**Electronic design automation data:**
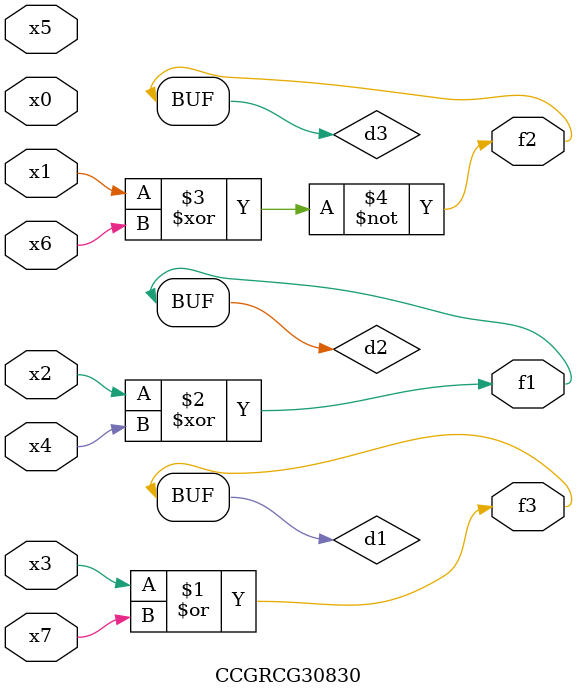
<source format=v>
module CCGRCG30830(
	input x0, x1, x2, x3, x4, x5, x6, x7,
	output f1, f2, f3
);

	wire d1, d2, d3;

	or (d1, x3, x7);
	xor (d2, x2, x4);
	xnor (d3, x1, x6);
	assign f1 = d2;
	assign f2 = d3;
	assign f3 = d1;
endmodule

</source>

**TASK INSTRUCTIONS:**
Drop the pictures and give every line above again exactly.

**TASK ANSWER:**
<source format=v>
module CCGRCG30830(
	input x0, x1, x2, x3, x4, x5, x6, x7,
	output f1, f2, f3
);

	wire d1, d2, d3;

	or (d1, x3, x7);
	xor (d2, x2, x4);
	xnor (d3, x1, x6);
	assign f1 = d2;
	assign f2 = d3;
	assign f3 = d1;
endmodule

</source>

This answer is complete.